Auszug aus The Daily Hailey, 5. Februar, 2001 (Abendausgabe):

DER HAKENMÖRDER IST ZURÜCK!

1973 trieb Conrad E. Marshall, auch bekannt als "Mad Marshall", sein Unwesen in unserer ruhigen Stadt. Mad Marshall, dem 1973 die bestialische Ermordung von 15 Menschen zur Last gelegt wurde, jedoch nicht überführt werden konnte, wurde aufgrund eines fatalen psychiatrischen Gutachtens in die Nervenheilanstalt Isaac Ridge, von Brewer, Maine verwiesen, in der er 1987 starb.

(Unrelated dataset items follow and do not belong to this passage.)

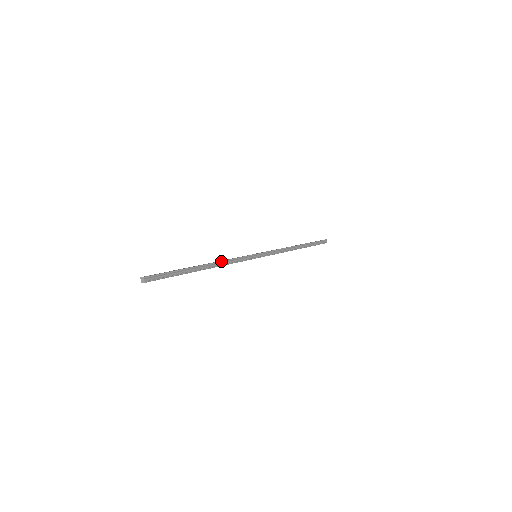
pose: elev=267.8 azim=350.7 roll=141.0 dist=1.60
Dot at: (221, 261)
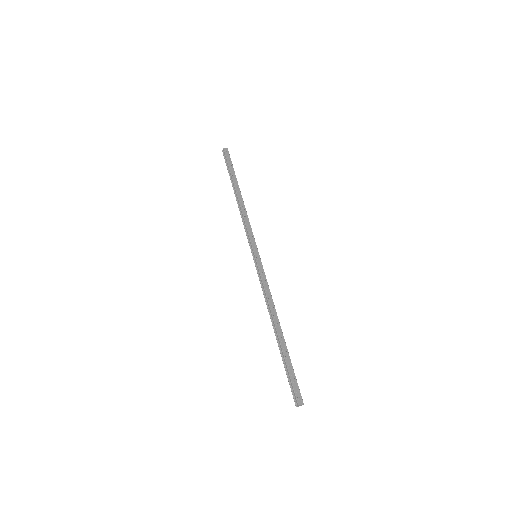
Dot at: occluded
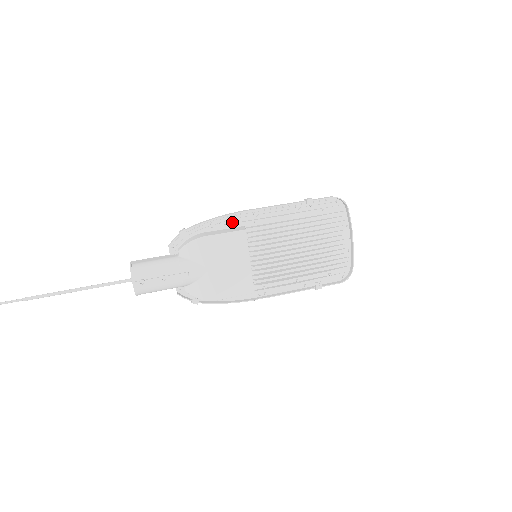
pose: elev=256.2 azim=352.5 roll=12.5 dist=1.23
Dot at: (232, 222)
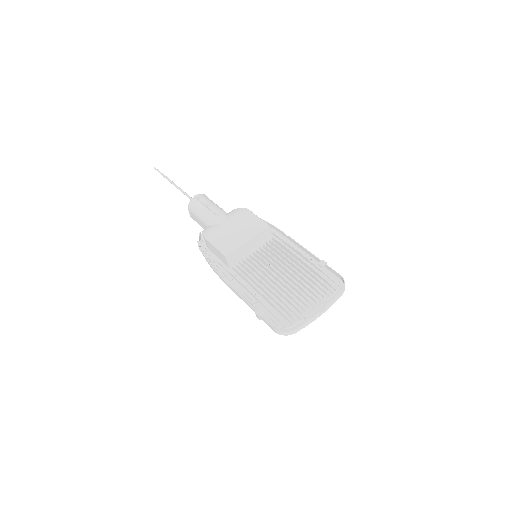
Dot at: occluded
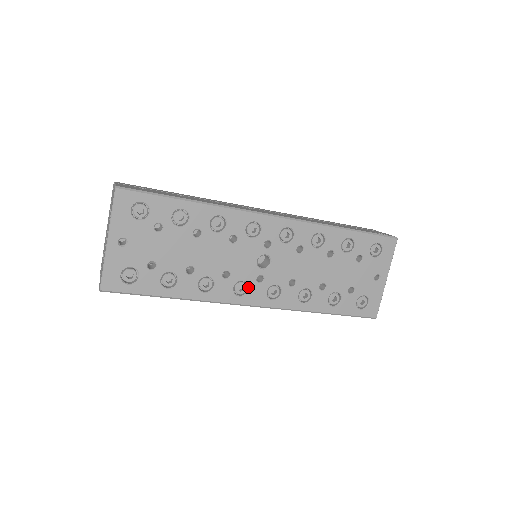
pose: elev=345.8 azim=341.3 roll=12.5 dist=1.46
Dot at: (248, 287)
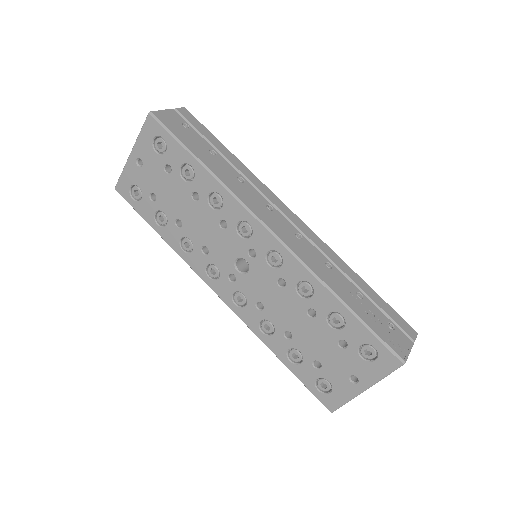
Dot at: (219, 275)
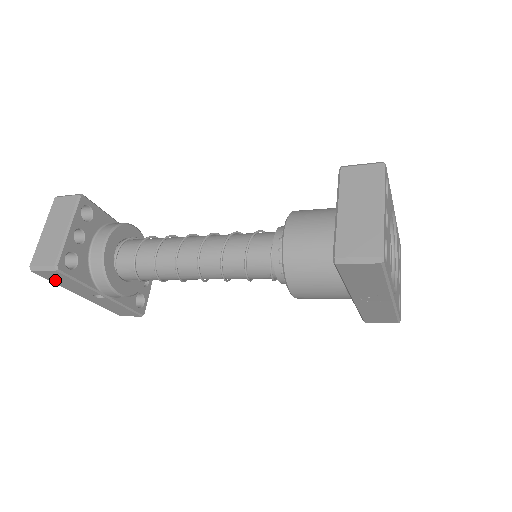
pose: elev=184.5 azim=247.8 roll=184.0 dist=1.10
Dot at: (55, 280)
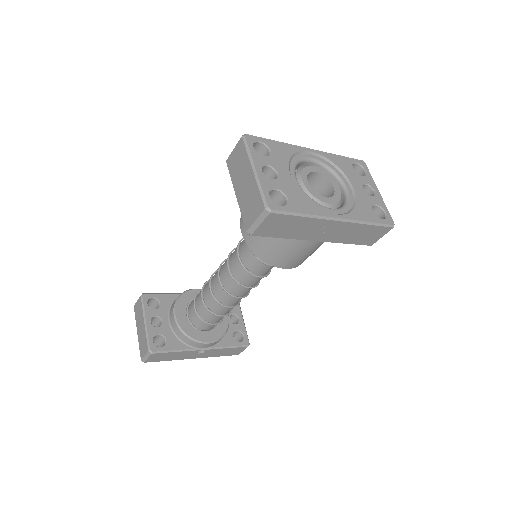
Dot at: (163, 359)
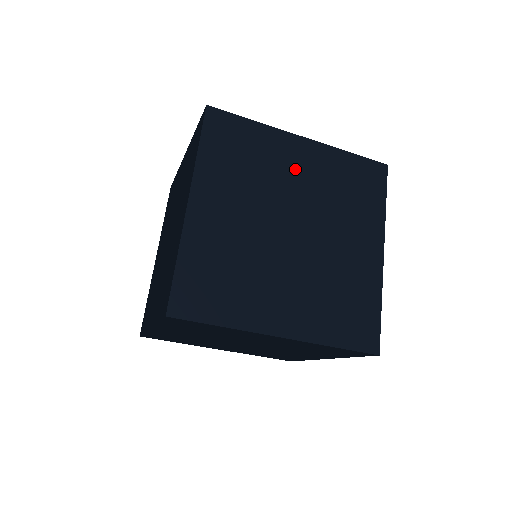
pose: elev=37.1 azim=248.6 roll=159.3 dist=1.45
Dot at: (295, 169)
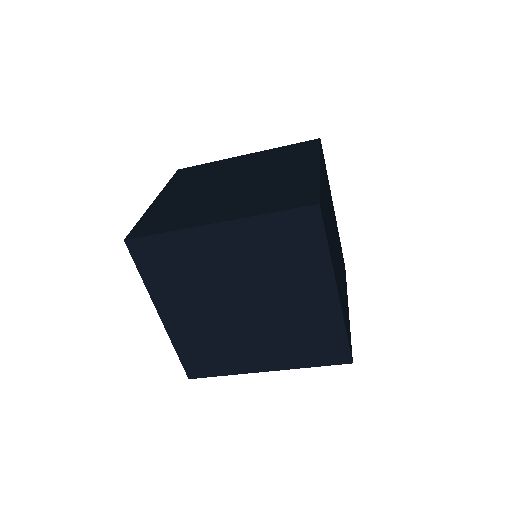
Dot at: (238, 165)
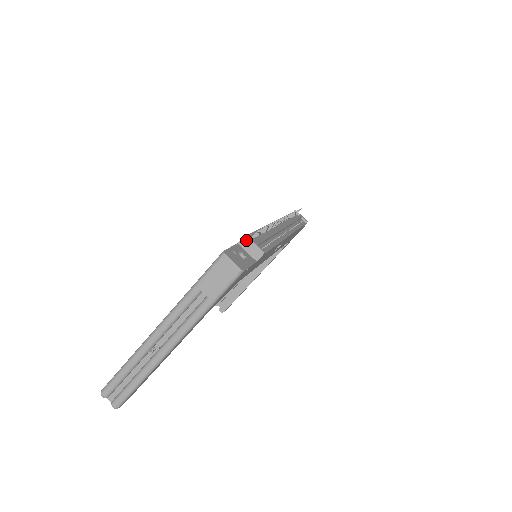
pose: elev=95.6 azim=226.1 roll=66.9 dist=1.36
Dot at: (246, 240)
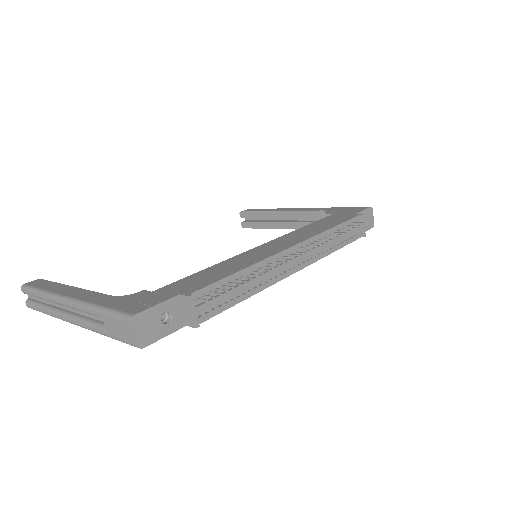
Dot at: (187, 301)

Gerüchten zufolge, hatte Mad Marshall seine Opfer mit brutalen Werkzeugen tagelang gequält und schließlich verstümmelt. Die Leichen der Opfer wurden nie gefunden. Gestern Nacht wurde Jason Riley ermordet aufgefunden. Seine Leiche wies Verletzungsspuren auf, die den Vermutungen entsprechen, die vor mehr als 29 Jahren über die Hinrichtungspraktiken von Mad Marshall laut wurden. Allem Anschein nach war Riley an mehr als fünf verschiedenen Stellen mit Haken an der Wand in seinem Keller befestigt worden. Die Leiche, die schwer verstümmelt wurde, wurde heute Mittag zu einer eingehenderen pathologischen Untersuchung nach Augusta überstellt. Es wird vermutet, daß Riley, der seit dem 29. Jänner nicht mehr gesehen worden war, vor seinem Tod gefoltert worden war. Gerüchte wurden laut, daß Riley's Leiche sexuell mißbraut worden war, dies wird jedoch von den nachforschenden Behörden zur Zeit noch dementiert. Weiteren Gerüchten zufolge fehlen mehrere Teile von Jason Riley's Leiche, die bis dato noch nicht gefunden worden sind. Aus zuverlässiger Quelle wird berichtet, daß Riley sämtliche Zähne gezogen worden waren - diese bleiben genau wie seine Hände und Füße (nicht bestätigt!) verschwunden.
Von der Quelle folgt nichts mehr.